## EXTRACT
########

# Anyone else getting these BOGUS 1.1x boost promotions?



## JDoey (Mar 6, 2017)

for a few weeks now I've been getting 1.1x boost promos to drive in awful areas like, Newark, East Orange etc.. I don't live by there or drive there..


----------



## crazeecatlady (Apr 13, 2017)

Did you add the red squares with the "1.1" or is that normally how surges appear on your uber app? I only see orange or red shadings that have to be enlarged to see the increase percentages.


----------



## Lee239 (Mar 24, 2017)

That's funny for a few pennies more come risk your life, they should be forced to put gun symbols in those red squares


----------



## Dredrummond (Jun 17, 2016)

It doesn't equate to pennies technically 1.1 is a regular fare

That's why I won't drive unless it's 1.5 and up that way it erases Uber's fee


----------



## JuanMoreTime (Jan 25, 2015)

crazeecatlady said:


> Did you add the red squares with the "1.1" or is that normally how surges appear on your uber app? I only see orange or red shadings that have to be enlarged to see the increase percentages.

########

## ENTRIES SUPPLIED
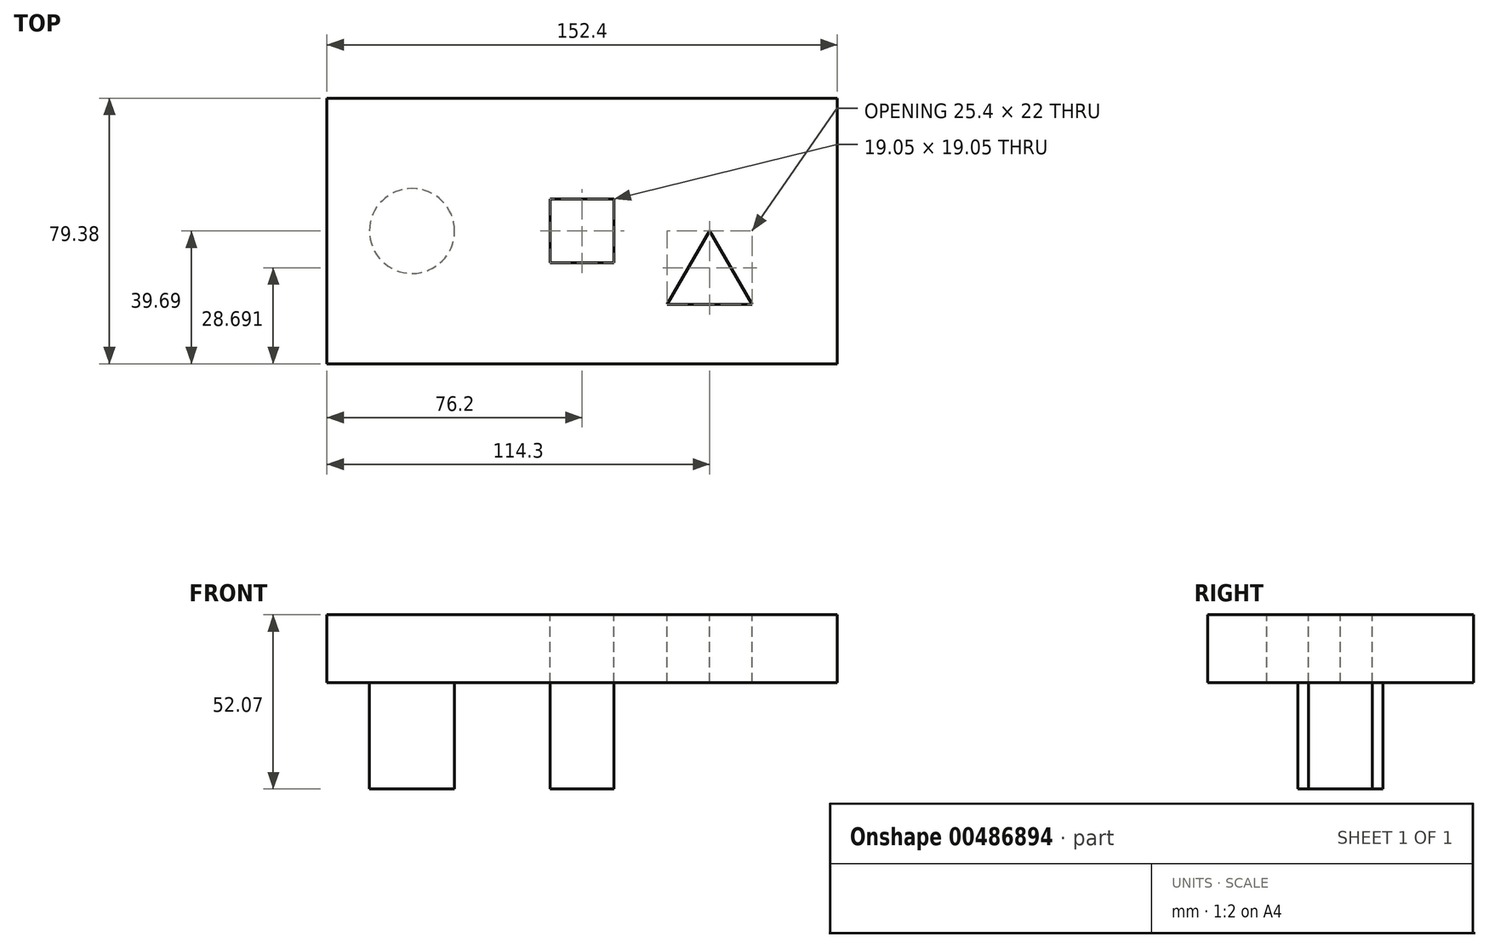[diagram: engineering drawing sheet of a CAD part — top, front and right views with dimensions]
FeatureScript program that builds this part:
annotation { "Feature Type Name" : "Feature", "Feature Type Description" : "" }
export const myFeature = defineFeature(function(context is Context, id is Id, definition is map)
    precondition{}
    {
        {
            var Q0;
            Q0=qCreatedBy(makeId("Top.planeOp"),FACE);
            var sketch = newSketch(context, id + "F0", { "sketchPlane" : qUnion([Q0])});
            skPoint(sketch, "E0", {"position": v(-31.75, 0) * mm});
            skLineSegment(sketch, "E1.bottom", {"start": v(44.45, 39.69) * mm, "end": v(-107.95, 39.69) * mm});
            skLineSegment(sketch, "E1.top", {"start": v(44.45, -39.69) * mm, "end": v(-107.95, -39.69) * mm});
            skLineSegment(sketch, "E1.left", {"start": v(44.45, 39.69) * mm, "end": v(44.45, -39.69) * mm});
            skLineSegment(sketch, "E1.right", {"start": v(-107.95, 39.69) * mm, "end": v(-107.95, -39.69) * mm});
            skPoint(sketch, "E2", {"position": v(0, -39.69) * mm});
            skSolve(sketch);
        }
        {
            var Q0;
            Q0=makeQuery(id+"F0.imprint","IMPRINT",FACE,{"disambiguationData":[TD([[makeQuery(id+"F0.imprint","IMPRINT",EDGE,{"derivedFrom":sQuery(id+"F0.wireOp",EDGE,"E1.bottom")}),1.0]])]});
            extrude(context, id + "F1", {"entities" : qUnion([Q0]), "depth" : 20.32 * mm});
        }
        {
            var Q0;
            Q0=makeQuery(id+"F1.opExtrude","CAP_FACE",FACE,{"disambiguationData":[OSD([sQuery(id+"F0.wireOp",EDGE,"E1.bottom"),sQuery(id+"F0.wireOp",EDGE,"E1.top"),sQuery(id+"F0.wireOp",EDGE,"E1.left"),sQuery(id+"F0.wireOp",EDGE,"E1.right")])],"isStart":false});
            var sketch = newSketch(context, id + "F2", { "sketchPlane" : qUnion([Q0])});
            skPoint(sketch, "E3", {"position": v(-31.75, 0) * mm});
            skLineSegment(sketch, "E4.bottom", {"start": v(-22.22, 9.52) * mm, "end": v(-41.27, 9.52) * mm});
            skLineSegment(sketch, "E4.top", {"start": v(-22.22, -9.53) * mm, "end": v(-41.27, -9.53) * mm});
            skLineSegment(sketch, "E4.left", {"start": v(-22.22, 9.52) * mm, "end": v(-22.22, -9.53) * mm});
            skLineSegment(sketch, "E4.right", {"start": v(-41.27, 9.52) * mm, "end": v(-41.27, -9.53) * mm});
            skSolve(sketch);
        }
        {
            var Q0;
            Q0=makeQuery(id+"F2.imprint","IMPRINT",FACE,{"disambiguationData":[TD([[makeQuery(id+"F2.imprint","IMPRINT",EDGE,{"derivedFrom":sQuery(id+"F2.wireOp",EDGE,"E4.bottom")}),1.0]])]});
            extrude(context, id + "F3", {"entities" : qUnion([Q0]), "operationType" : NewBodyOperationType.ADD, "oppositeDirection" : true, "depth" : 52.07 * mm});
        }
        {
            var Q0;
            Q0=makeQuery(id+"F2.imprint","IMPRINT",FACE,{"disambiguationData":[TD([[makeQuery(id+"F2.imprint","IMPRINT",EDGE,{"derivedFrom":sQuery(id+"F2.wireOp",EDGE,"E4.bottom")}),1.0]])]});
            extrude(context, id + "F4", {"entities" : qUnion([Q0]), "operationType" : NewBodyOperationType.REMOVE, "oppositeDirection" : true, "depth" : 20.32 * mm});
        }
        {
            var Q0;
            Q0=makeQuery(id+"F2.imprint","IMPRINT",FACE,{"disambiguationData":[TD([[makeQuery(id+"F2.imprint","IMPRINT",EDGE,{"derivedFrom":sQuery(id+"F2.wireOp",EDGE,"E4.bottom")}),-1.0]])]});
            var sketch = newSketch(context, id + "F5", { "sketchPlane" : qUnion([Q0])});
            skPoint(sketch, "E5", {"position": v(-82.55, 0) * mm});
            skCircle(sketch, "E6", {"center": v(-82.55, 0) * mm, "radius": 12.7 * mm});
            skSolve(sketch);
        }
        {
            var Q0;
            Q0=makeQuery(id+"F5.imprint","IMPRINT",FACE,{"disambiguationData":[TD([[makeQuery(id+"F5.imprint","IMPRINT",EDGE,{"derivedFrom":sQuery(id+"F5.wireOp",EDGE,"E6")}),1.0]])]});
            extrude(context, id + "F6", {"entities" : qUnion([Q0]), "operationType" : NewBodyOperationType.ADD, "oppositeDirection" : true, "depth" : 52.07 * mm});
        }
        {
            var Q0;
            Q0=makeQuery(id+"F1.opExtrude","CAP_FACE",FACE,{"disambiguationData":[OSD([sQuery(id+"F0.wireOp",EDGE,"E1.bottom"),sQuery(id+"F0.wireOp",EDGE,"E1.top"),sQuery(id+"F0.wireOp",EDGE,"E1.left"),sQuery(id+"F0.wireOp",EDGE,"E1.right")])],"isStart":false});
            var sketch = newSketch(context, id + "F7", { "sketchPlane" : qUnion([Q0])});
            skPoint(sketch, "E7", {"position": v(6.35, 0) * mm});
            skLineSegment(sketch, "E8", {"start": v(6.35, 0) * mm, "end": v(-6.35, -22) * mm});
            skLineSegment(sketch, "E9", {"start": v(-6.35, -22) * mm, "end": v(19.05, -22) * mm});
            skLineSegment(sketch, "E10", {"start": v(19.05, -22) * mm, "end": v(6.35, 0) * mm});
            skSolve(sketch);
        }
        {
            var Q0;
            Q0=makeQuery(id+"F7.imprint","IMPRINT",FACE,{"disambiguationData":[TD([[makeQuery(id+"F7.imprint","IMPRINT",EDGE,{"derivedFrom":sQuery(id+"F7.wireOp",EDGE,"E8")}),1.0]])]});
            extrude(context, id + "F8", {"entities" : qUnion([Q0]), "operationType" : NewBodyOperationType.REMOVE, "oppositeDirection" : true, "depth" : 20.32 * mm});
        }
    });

########

## EXERCISE INSTRUCTIONS
1. In the thread about 1.1x boost promotions, what multiplier does Dredrummond say he needs before he will drive?
2. Retype the part of the thread about 1.1x boost promotions that begins at the words "# Anyone else" and stops after "or drive there..".
3. Write what comes next in the thread about 1.1x boost promotions, starting after its last post shown.

## THE ANSWERS
1. 1.5 and up.

2.
# Anyone else getting these BOGUS 1.1x boost promotions?



## JDoey (Mar 6, 2017)

for a few weeks now I've been getting 1.1x boost promos to drive in awful areas like, Newark, East Orange etc.. I don't live by there or drive there..

3.
This isn't Surge, it's Boost. The pax doesn't pay the extra pennies, Uber allegedly adds a few cents to your pay if you pick up pax in those areas.

1.1x is an insult.


----------



## JDoey (Mar 6, 2017)

Agreed it's a total insult! LMAO.

And to top it off!!!!

UBER GIVING ME BOOST PROMOTIONS IN NYC MANHATTAN!!

I DONT HAVE A TLC!!! LMAO!!!

I CANT EVEN TAKE RIDES IN NYC SMFH


----------



## kdyrpr (Apr 23, 2016)

Yes, Hartford CT. Joke. Sad things is that it worked for them. It has all but killed AM rush Surge.


----------



## Delcrew5 (Mar 25, 2017)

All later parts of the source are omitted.